Das Modell drehte sich, die kleinen Kügelchen (Dmitri erinnerte sich an die Gifte gegen die Hände der Menschen) pulsierten im Takt simpler Musik, und die Comtesse erklärte:»Das Konzept war robust, uns vorgegeben von der Naturgeschichte: zwei Helixbänder aus Zucker und Phosphat, verbunden mittels Basenpaaren, in deren Vierbuchstabenalphabet die gesamte genetische Information verschlüsselt ist. Zweite Generation, das hieß: Man hat andere Basen eingefügt, ein ganzes Genom. Ein neues Phylum war geboren. Der Code blieb derselbe, das Alphabet war ein anderes.«
«Ein Schritt übers Anagramm hinaus.«
«Genau. Ein Meta-Anagramm oder… Kata-Anagramm: nach unten ausweichen. Daher hat das tamerlanische Monstrum im Süden wohl auch sein Namenspräfix, Katahomen: Es ist eine Abspaltung der zweiten Generation, eine Erweiterung des Prinzips ins Silizium- und Keramikleben hinein. Erst die DNA, dann die neuen Ribosomen…«
«Und der Stoffwechsel?«
«Standard. Dieselben Proteine wie alles, was die Evolution vorher zusammengebastelt hat. Neunzig Prozent von allem blieben gleich, aber der resultierende multizelluläre Organismus war sofort immun gegen sämtliche Viren, alle Perrhobakter. Die Dinger kommen zwar noch rein, aber…«
Der Wolf stellte sich kleine Roboter vor, die in seinen Schädel gelangten. Kaum sind sie drin, fällt hinter ihnen die Tür ins Schloß, das sie geknackt haben. Da sitzen sie dann in der leeren Kälte und verhungern.

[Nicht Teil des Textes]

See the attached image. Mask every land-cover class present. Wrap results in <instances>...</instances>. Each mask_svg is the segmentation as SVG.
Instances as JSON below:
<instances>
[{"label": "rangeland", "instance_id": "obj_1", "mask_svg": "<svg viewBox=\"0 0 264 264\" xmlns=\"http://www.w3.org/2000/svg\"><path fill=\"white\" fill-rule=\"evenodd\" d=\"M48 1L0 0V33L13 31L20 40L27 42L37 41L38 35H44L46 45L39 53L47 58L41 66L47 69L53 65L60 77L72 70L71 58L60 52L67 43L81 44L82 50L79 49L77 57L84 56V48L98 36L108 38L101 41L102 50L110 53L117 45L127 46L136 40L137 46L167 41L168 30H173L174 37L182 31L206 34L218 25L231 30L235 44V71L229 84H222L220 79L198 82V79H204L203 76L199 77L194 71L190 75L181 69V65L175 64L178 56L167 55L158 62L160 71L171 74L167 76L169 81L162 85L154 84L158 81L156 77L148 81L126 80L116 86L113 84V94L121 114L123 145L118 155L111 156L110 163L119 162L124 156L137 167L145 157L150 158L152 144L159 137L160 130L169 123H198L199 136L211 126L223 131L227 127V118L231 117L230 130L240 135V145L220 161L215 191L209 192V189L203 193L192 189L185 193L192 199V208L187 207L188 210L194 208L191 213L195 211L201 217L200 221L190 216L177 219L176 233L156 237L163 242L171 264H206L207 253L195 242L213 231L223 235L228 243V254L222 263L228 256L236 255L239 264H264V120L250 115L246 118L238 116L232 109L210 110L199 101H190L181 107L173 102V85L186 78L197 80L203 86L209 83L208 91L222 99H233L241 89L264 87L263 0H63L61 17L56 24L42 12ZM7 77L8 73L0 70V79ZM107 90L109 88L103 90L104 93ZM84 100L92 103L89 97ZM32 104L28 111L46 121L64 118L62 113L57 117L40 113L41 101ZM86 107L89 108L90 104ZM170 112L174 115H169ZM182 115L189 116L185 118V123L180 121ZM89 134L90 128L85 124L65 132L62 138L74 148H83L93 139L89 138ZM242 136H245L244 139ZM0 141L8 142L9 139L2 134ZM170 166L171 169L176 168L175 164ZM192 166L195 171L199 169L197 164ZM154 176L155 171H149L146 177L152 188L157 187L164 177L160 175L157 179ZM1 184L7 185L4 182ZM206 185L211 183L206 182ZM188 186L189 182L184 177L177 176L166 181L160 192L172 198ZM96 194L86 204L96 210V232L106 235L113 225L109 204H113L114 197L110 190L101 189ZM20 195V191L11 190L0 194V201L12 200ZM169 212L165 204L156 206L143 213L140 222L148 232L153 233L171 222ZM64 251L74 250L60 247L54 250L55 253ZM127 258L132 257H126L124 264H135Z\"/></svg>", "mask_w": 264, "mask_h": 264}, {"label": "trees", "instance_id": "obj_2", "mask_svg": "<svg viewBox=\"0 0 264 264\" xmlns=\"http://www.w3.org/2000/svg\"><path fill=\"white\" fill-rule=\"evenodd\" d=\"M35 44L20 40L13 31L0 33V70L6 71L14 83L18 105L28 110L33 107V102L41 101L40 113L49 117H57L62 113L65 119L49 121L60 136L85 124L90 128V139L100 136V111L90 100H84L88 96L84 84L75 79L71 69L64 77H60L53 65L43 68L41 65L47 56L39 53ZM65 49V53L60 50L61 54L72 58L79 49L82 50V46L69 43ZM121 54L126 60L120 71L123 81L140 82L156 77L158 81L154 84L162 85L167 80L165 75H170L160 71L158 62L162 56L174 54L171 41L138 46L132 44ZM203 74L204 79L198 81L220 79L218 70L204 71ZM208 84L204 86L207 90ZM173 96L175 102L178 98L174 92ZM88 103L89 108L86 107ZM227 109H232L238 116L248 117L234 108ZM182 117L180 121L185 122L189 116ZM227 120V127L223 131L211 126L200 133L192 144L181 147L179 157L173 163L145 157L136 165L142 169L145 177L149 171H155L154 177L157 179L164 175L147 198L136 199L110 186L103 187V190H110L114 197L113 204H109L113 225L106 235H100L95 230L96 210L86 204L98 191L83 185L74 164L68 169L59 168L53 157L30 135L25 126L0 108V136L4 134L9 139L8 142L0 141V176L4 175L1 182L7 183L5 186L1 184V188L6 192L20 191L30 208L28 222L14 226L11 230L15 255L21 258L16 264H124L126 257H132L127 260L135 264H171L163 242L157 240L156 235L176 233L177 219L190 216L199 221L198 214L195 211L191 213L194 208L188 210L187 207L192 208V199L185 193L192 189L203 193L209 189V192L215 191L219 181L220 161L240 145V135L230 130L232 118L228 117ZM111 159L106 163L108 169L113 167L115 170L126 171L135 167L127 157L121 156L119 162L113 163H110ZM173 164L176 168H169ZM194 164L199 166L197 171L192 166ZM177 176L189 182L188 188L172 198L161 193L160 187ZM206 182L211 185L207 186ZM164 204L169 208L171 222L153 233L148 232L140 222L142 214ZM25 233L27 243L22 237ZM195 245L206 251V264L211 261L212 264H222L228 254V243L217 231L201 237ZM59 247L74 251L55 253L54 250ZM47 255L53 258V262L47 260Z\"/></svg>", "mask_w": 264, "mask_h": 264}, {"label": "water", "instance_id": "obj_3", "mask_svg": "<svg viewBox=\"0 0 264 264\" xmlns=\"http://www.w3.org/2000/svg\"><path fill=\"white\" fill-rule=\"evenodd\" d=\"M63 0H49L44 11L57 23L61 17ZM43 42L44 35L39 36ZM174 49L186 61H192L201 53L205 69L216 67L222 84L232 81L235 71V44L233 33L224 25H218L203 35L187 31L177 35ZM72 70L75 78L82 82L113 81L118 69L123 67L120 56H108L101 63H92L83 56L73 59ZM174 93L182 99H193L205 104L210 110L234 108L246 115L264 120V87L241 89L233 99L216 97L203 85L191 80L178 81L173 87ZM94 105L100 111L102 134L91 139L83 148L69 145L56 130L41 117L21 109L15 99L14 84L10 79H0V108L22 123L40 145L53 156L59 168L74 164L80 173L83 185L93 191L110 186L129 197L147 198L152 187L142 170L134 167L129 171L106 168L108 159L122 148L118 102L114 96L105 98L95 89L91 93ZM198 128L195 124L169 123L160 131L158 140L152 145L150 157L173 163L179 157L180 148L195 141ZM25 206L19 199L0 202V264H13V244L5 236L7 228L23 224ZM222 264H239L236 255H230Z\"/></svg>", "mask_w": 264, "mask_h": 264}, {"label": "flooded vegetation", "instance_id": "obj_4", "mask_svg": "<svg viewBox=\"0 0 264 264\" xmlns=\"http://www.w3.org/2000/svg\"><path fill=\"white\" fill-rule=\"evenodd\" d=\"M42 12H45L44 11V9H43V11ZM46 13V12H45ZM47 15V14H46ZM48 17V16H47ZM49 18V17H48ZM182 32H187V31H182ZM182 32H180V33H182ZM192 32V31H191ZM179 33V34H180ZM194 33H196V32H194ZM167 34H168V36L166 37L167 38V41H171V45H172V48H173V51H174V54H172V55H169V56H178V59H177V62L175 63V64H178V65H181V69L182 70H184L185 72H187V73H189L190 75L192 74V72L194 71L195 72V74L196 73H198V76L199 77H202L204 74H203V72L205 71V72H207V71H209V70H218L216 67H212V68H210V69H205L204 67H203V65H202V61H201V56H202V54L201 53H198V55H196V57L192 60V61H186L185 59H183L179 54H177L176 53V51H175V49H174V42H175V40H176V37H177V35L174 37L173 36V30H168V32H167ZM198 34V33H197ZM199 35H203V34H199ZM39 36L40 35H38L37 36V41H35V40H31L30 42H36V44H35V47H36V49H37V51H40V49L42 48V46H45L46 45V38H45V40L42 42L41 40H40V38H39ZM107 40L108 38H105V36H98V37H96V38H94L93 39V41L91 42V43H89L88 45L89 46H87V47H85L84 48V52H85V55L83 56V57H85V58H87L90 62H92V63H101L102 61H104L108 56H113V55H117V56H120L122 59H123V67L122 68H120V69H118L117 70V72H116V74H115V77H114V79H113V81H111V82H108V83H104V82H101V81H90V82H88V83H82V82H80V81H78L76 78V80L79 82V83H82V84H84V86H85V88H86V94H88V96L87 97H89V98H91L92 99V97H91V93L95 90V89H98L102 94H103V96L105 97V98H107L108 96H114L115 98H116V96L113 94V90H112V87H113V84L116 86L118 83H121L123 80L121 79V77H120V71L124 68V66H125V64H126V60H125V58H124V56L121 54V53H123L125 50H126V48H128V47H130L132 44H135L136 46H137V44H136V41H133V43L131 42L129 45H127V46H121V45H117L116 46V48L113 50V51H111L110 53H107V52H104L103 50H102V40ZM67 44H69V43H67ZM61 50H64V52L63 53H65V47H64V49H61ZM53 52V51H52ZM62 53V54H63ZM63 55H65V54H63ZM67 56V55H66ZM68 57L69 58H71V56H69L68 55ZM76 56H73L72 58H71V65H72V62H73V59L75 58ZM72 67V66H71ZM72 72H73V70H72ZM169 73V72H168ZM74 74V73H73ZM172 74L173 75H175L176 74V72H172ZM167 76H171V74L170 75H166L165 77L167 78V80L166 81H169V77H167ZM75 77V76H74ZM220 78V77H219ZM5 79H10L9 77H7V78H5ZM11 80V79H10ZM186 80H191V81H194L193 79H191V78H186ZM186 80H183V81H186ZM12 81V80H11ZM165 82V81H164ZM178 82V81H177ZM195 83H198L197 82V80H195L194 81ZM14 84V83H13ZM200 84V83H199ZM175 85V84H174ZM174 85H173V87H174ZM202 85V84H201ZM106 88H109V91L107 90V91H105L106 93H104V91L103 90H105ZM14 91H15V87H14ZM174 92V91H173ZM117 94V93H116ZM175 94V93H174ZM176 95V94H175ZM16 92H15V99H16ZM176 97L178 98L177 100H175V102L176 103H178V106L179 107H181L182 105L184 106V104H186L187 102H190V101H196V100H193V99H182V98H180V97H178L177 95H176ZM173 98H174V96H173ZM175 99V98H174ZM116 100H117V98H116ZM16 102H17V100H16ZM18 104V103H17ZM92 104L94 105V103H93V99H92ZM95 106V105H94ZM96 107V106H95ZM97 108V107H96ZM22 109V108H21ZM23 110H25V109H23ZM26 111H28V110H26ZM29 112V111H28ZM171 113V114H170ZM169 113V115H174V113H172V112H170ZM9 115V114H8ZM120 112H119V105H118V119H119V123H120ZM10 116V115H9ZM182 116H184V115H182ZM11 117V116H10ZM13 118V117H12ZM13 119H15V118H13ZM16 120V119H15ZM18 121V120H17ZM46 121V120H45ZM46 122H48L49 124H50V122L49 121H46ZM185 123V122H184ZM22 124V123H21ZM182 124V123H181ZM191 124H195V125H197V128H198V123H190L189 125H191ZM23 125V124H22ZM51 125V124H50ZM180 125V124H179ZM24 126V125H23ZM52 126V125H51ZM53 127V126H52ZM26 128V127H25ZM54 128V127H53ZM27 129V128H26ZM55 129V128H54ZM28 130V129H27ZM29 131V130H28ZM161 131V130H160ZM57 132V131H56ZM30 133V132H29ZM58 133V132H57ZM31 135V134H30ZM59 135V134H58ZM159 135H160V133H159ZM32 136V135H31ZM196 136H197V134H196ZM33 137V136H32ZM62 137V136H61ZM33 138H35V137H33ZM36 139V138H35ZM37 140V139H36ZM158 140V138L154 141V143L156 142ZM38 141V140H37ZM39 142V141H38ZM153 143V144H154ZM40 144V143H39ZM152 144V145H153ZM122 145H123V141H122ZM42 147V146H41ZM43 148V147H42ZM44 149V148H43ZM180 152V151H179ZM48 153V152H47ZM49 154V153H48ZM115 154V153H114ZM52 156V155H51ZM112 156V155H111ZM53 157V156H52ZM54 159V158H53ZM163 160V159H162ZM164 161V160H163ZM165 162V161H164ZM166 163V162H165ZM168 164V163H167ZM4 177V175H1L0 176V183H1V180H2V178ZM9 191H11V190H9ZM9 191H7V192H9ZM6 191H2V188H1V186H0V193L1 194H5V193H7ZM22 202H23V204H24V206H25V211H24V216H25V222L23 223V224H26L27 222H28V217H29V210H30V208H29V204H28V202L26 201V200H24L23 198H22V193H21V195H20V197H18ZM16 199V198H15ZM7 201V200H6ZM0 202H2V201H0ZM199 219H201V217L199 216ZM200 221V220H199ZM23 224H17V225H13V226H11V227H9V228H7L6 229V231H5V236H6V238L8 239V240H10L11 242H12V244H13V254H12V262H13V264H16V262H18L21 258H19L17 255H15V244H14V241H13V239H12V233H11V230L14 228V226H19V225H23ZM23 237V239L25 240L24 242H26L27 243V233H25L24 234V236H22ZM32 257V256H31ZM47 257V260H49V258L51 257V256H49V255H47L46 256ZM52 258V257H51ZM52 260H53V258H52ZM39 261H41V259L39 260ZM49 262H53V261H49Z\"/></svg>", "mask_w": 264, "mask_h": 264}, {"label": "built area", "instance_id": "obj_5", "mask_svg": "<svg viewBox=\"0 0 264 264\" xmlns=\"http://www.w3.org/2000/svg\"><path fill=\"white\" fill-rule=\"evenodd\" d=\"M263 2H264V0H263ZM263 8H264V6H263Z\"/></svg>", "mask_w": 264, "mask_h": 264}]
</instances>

«Ähm, hilf mir nochmal. Zweite Generation, wie ging die erste?«
«Weißt du überhaupt, was du mich da fragst?«
«Na ja, ich frag dich… nach der biotischen Beschaffenheit der Befreiung. Was die eigentlich war.«
«Genau. «Die Comtesse bewegte ihre rechte Flügelspitze und machte dazu ein strenges Gesicht: Das sind böse Geschichten, darüber rede ich nicht gern.

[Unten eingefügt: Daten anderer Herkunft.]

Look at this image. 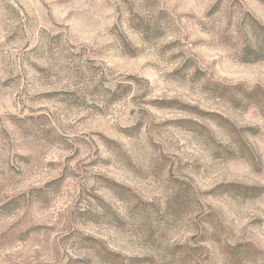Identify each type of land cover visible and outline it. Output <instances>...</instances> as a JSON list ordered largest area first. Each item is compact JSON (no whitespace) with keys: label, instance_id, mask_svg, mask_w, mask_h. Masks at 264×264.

Dmitri nahm sich vor, einmal den Löwen zu fragen.
Kaum hatte er den Vorsatz gefaßt, wurde ihm schmerzlich klar, daß er, so wohl er sich hier fühlte, nicht bei Alexandra bleiben würde. Es war zu schön hier, und wenn er sie fragte, in Andeutungen oder direkt, ob sie ihn bei sich behalten sollte, dann schwieg sie mit tausend Sätzen, dreitausend Ausreden. Von Schmerz verstand sie lieb zu raunen; davon, daß, wer Leidenschaft sagte, auch von Leiden reden mußte, und anderes trauriges, verkehrtes Zeug aus dem Fundus muffiger Selbstbestrafungswahnideen der Langeweile. Er gehörte also wohl doch nicht hierher, in dieses Denkmal, ins Glück der Abgeschiedenheit. Was Dmitri nicht verstand: Sie liebte ihn, aber daran mußte er glauben, das ließ sie ihn nicht wissen. Als ob Glück etwas Schlechtes wäre und unerfülltes Sehnsucht ein stärkeres Argument als erotische Großzügigkeit, die sie ihm doch anfangs geschenkt hatte, ein stolzes und freies Geschöpf.
Die Sonne wurde blasser, mehrdeutige Winde kamen auf.
Der Wolf war ein politisches Tier und würde ihr ab jetzt deshalb im Gegenzug ebensogut verbergen, was er fühlte.